Everton 'hopeful that clash with Liverpool will be played at home'

Everton ‘hopeful that their clash with Liverpool – which could see Jurgen Klopp’s side crowned Premier League champions – will be played at Goodison Park as they ask for meeting with city council’s safety chiefs’

  • Everton are reportedly hopeful clash with Liverpool will be at their home ground
  • Police declared six top-flight fixtures were in line to be moved to neutral venues
  • Two of games listed last week were Merseyside derby and leader’s title-clincher

Everton are hopeful that their clash with Liverpool – which could see Jurgen Klopp’s side crowned Premier League champions – will be played at Goodison Park as they’ve asked for a meeting with the city council’s safety chiefs, according to reports.

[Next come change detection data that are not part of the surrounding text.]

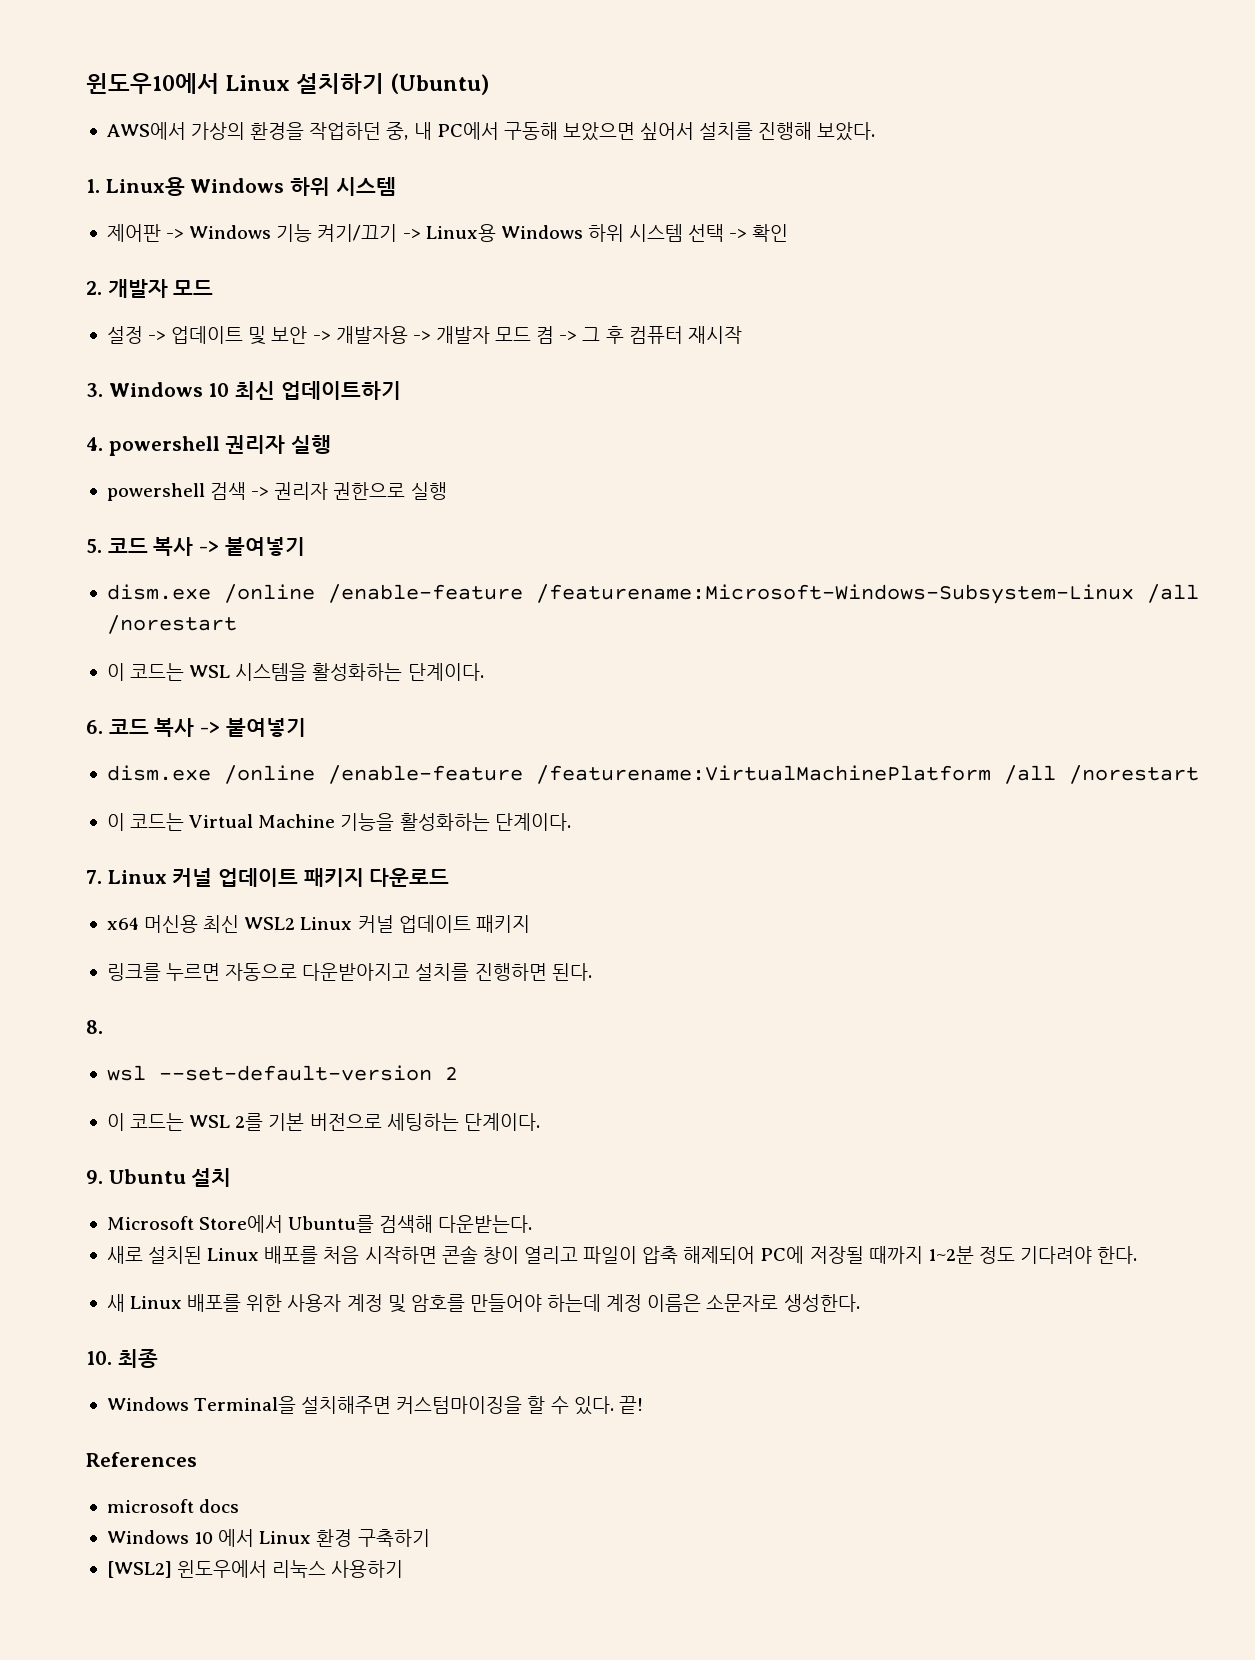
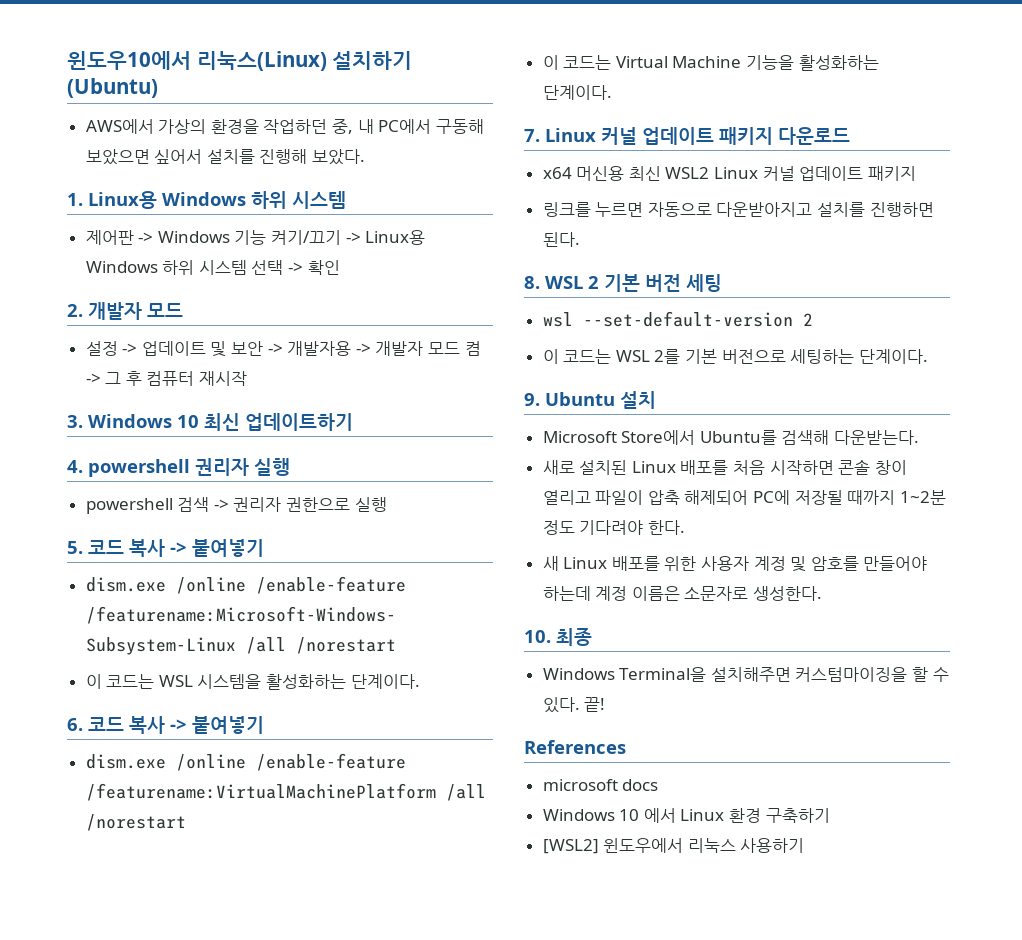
[225,75,291,91] Linux -> [196,51,327,71] 리눅스(Linux)
(103, 1027) none -> [545,274,722,292] WSL 2 기본 버전 세팅

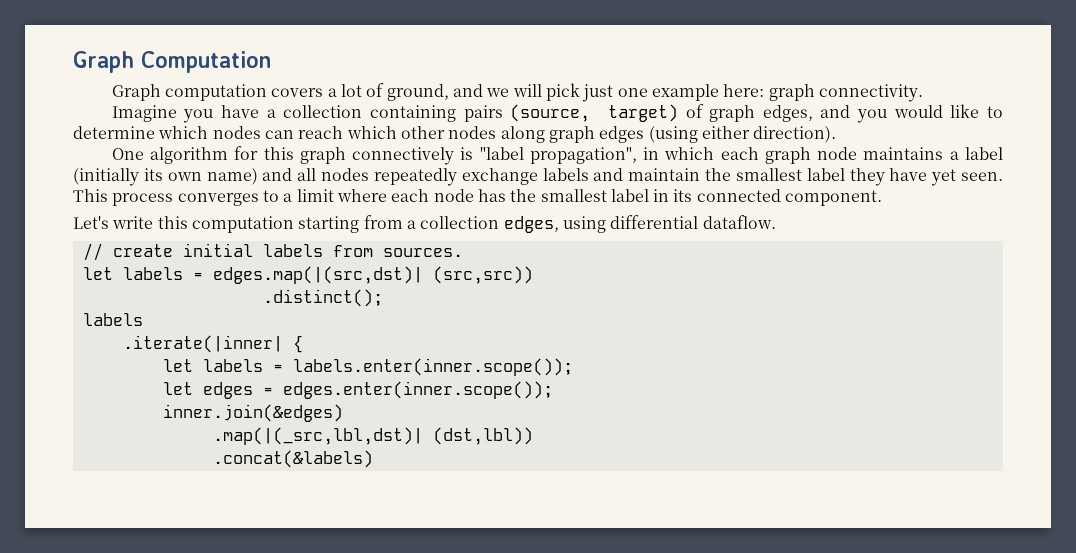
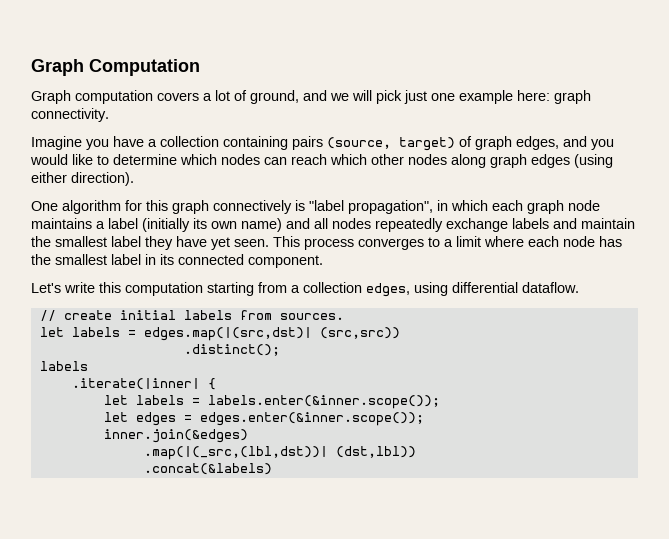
[292,358,573,376] labels.enter(inner.scope()); -> [207,395,440,409] labels.enter(&inner.scope());
[282,381,553,399] edges.enter(inner.scope()); -> [199,412,424,426] edges.enter(&inner.scope());
[212,427,423,445] .map(|(_src,lbl,dst)| -> [143,446,328,460] .map(|(_src,(lbl,dst))|

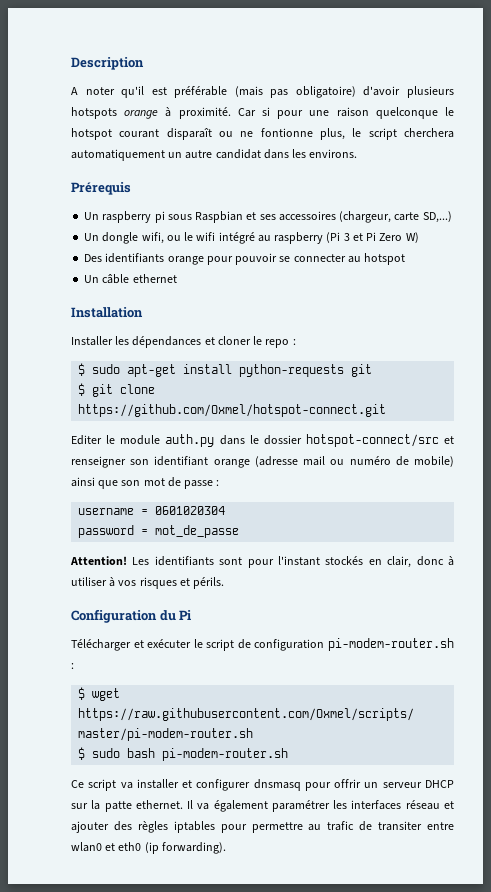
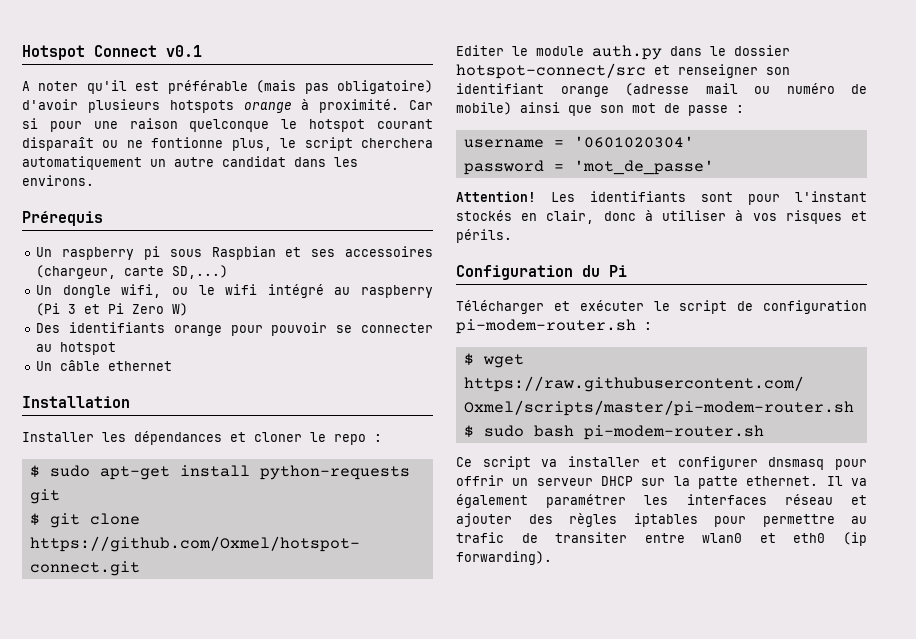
[71,57,144,70] Description -> [22,45,202,60] Hotspot Connect v0.1
[155,506,226,515] 0601020304 -> [573,136,694,148] '0601020304'
[155,525,240,538] mot_de_passe -> [573,160,714,175] 'mot_de_passe'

Last week National Police Chiefs’ Council football lead officer Mark Roberts declared that six top-flight fixtures were in line to be moved to neutral venues after the Premier League was given the green light to resume on June 17.

Two of the six matches Deputy Chief Constable Roberts listed on Friday were the Merseyside derby and the leaders’ title-clincher.

Everton are reportedly hopeful that their clash with Liverpool will be played at Goodison Park

However the Toffees are optimistic their match against rivals Liverpool on the weekend of June 20 can take place at their home ground, according to The Independent.

Liverpool currently have a 25-point lead over second-placed Manchester City, who face Arsenal in a game in hand on June 17, before the first weekend of a complete set of fixtures. 

If Pep Guardiola’s side suffer defeat by the Gunners, Liverpool could seal their first league title for 30 years against Everton. 

Liverpool currently have a 25-point lead over second-placed Manchester City in the top flight

Sportsmail exclusively revealed on Monday that Premier League clubs are heading home with officials confident only four matches will be staged at neutral venues.  

The Government appeared to pave the way to Liverpool securing the Premier League title on Merseyside last weekend by insisting that a decision on neutral venues lies with a local authority group based in the city.

Asked by The Mail on Sunday if clubs like Liverpool should accept the six games national police chiefs have earmarked for neutral venues, Oliver Dowden, the Secretary of State for Digital, Culture, Media and Sport, declared it was for the city’s obscure Safety Advisory Group, made up of councillors, police, football club representatives and public health experts, to make the decision.